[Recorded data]
+---+

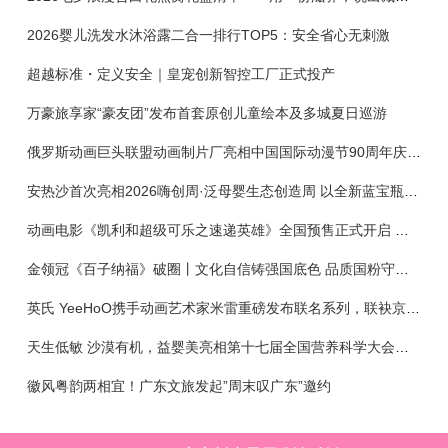
2026婴儿洗发水沐浴露二合一排行TOP5：安全省心无刺激
超越标准・定义安全｜皇宠创新智控工厂正式投产
万豪旅享家“豪友团”发布首套原创儿童绘本及多城夏日巡游
俄罗斯动画巨头联盟动画制片厂亮相中国国际动漫节90周年庆开启中国之旅新篇章
安热沙首次亮相2026嗨创周·泛母婴生态创造周 以全新蓝宝瓶定义婴童防晒新标杆
动画电影《凯利和超级可乐之速递英雄》全国预售正式开启 春日音舞冒险静待影院相约
金领冠《百子纳福》破圈丨文化自信铸强国底色 品质国粉守护新生
英氏 YeeHoO携手动画艺术家米雷重磅发布联名系列，联袂京东深化全渠道战略
天生低敏 沙漠有机，益婴美亮相第十七届全国营养科学大会，展示中国婴幼儿营养创新成果
徽风粤韵两相宜！广东文旅发起”周末叹广东”邀约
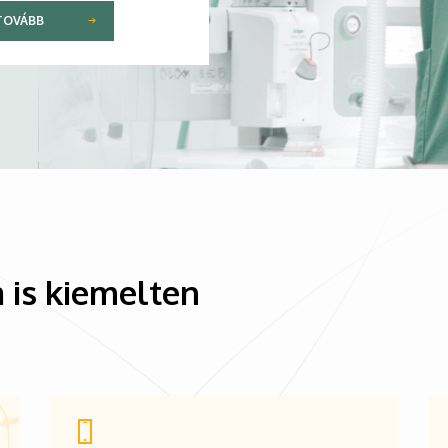
TOVÁBB
 is kiemelten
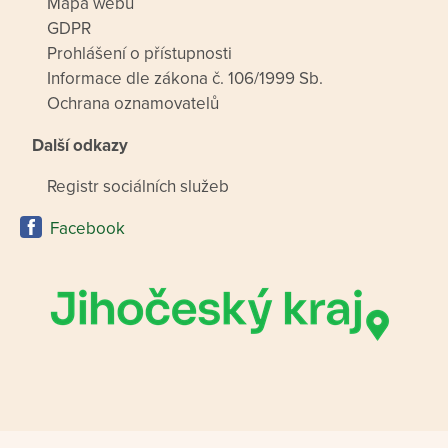
Mapa webu
GDPR
Prohlášení o přístupnosti
Informace dle zákona č. 106/1999 Sb.
Ochrana oznamovatelů
Další odkazy
Registr sociálních služeb
Facebook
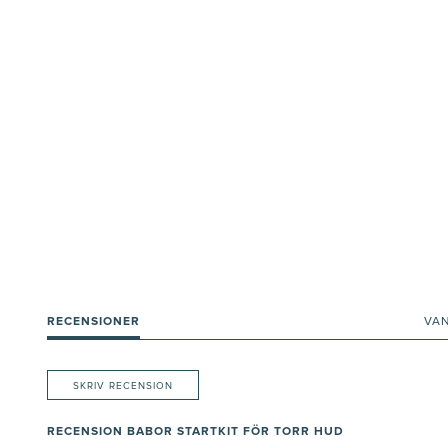
RECENSIONER
VA
SKRIV RECENSION
RECENSION BABOR STARTKIT FÖR TORR HUD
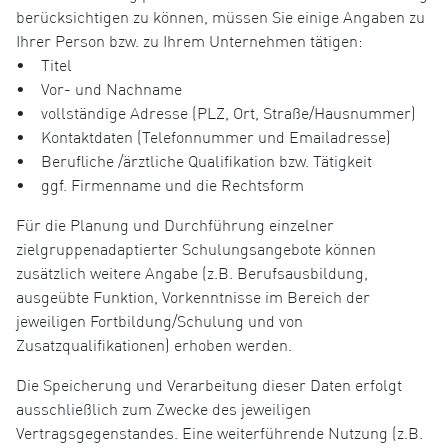
berücksichtigen zu können, müssen Sie einige Angaben zu
Ihrer Person bzw. zu Ihrem Unternehmen tätigen:
• Titel
• Vor- und Nachname
• vollständige Adresse (PLZ, Ort, Straße/Hausnummer)
• Kontaktdaten (Telefonnummer und Emailadresse)
• Berufliche /ärztliche Qualifikation bzw. Tätigkeit
• ggf. Firmenname und die Rechtsform
Für die Planung und Durchführung einzelner
zielgruppenadaptierter Schulungsangebote können
zusätzlich weitere Angabe (z.B. Berufsausbildung,
ausgeübte Funktion, Vorkenntnisse im Bereich der
jeweiligen Fortbildung/Schulung und von
Zusatzqualifikationen) erhoben werden.
Die Speicherung und Verarbeitung dieser Daten erfolgt
ausschließlich zum Zwecke des jeweiligen
Vertragsgegenstandes. Eine weiterführende Nutzung (z.B.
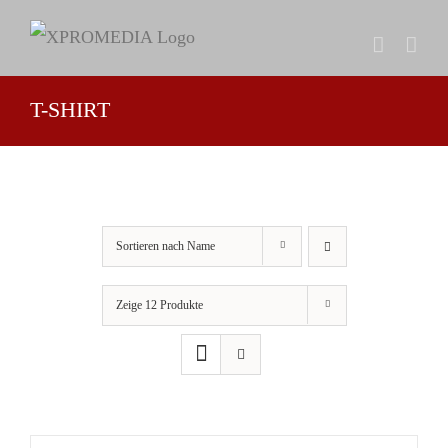
Zum
Inhalt
springen
T-SHIRT
Sortieren nach
Name
Zeige
12 Produkte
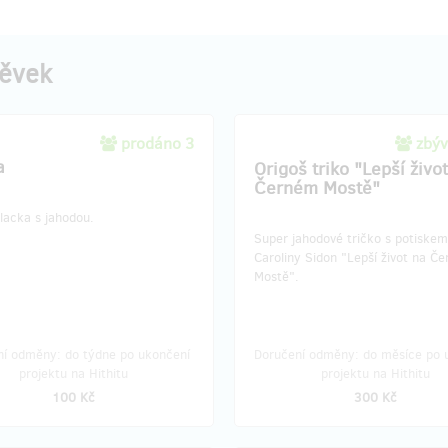
pěvek
prodáno 3
zbýv
a
Origoš triko "Lepší živo
Černém Mostě"
lacka s jahodou.
Super jahodové tričko s potiskem
Caroliny Sidon "Lepší život na Č
Mostě".
ní odměny: do týdne po ukončení
Doručení odměny: do měsíce po 
projektu na Hithitu
projektu na Hithitu
100 Kč
300 Kč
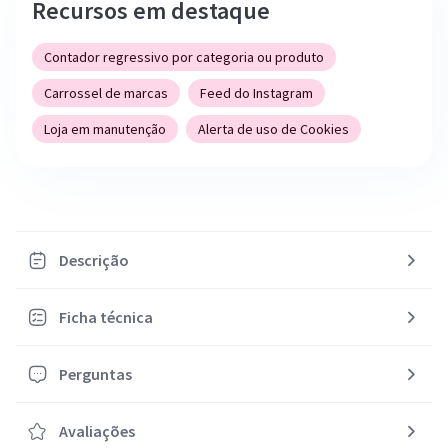
Recursos em destaque
Contador regressivo por categoria ou produto
Carrossel de marcas
Feed do Instagram
Loja em manutenção
Alerta de uso de Cookies
Descrição
Ficha técnica
Perguntas
Avaliações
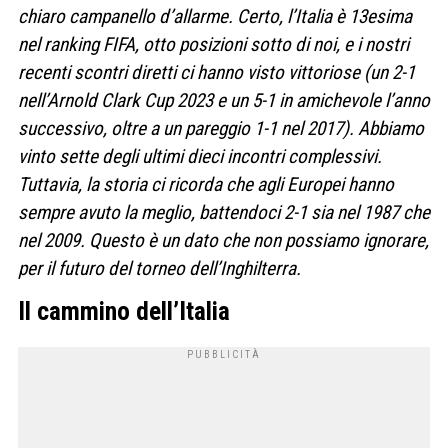
chiaro campanello d’allarme. Certo, l’Italia è 13esima
nel ranking FIFA, otto posizioni sotto di noi, e i nostri
recenti scontri diretti ci hanno visto vittoriose (un 2-1
nell’Arnold Clark Cup 2023 e un 5-1 in amichevole l’anno
successivo, oltre a un pareggio 1-1 nel 2017). Abbiamo
vinto sette degli ultimi dieci incontri complessivi.
Tuttavia, la storia ci ricorda che agli Europei hanno
sempre avuto la meglio, battendoci 2-1 sia nel 1987 che
nel 2009. Questo è un dato che non possiamo ignorare,
per il futuro del torneo dell’Inghilterra.
Il cammino dell’Italia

+---+

◆ Problem to solve ◆
Copy out every line of text in the records above verbatim, omitting the pictures from your answer.

◆ Result for this exercise ◆
2026婴儿洗发水沐浴露二合一排行TOP5：安全省心无刺激
超越标准・定义安全｜皇宠创新智控工厂正式投产
万豪旅享家“豪友团”发布首套原创儿童绘本及多城夏日巡游
俄罗斯动画巨头联盟动画制片厂亮相中国国际动漫节90周年庆开启中国之旅新篇章
安热沙首次亮相2026嗨创周·泛母婴生态创造周 以全新蓝宝瓶定义婴童防晒新标杆
动画电影《凯利和超级可乐之速递英雄》全国预售正式开启 春日音舞冒险静待影院相约
金领冠《百子纳福》破圈丨文化自信铸强国底色 品质国粉守护新生
英氏 YeeHoO携手动画艺术家米雷重磅发布联名系列，联袂京东深化全渠道战略
天生低敏 沙漠有机，益婴美亮相第十七届全国营养科学大会，展示中国婴幼儿营养创新成果
徽风粤韵两相宜！广东文旅发起”周末叹广东”邀约
TOVÁBB
 is kiemelten
Mapa webu
GDPR
Prohlášení o přístupnosti
Informace dle zákona č. 106/1999 Sb.
Ochrana oznamovatelů
Další odkazy
Registr sociálních služeb
Facebook
RECENSIONER
VA
SKRIV RECENSION
RECENSION BABOR STARTKIT FÖR TORR HUD
berücksichtigen zu können, müssen Sie einige Angaben zu
Ihrer Person bzw. zu Ihrem Unternehmen tätigen:
• Titel
• Vor- und Nachname
• vollständige Adresse (PLZ, Ort, Straße/Hausnummer)
• Kontaktdaten (Telefonnummer und Emailadresse)
• Berufliche /ärztliche Qualifikation bzw. Tätigkeit
• ggf. Firmenname und die Rechtsform
Für die Planung und Durchführung einzelner
zielgruppenadaptierter Schulungsangebote können
zusätzlich weitere Angabe (z.B. Berufsausbildung,
ausgeübte Funktion, Vorkenntnisse im Bereich der
jeweiligen Fortbildung/Schulung und von
Zusatzqualifikationen) erhoben werden.
Die Speicherung und Verarbeitung dieser Daten erfolgt
ausschließlich zum Zwecke des jeweiligen
Vertragsgegenstandes. Eine weiterführende Nutzung (z.B.
Zum
Inhalt
springen
T-SHIRT
Sortieren nach
Name
Zeige
12 Produkte
pěvek
prodáno 3
zbýv
a
Origoš triko "Lepší živo
Černém Mostě"
lacka s jahodou.
Super jahodové tričko s potiskem
Caroliny Sidon "Lepší život na Č
Mostě".
ní odměny: do týdne po ukončení
Doručení odměny: do měsíce po 
projektu na Hithitu
projektu na Hithitu
100 Kč
300 Kč
Recursos em destaque
Contador regressivo por categoria ou produto
Carrossel de marcas
Feed do Instagram
Loja em manutenção
Alerta de uso de Cookies
Descrição
Ficha técnica
Perguntas
Avaliações
chiaro campanello d’allarme. Certo, l’Italia è 13esima
nel ranking FIFA, otto posizioni sotto di noi, e i nostri
recenti scontri diretti ci hanno visto vittoriose (un 2-1
nell’Arnold Clark Cup 2023 e un 5-1 in amichevole l’anno
successivo, oltre a un pareggio 1-1 nel 2017). Abbiamo
vinto sette degli ultimi dieci incontri complessivi.
Tuttavia, la storia ci ricorda che agli Europei hanno
sempre avuto la meglio, battendoci 2-1 sia nel 1987 che
nel 2009. Questo è un dato che non possiamo ignorare,
per il futuro del torneo dell’Inghilterra.
Il cammino dell’Italia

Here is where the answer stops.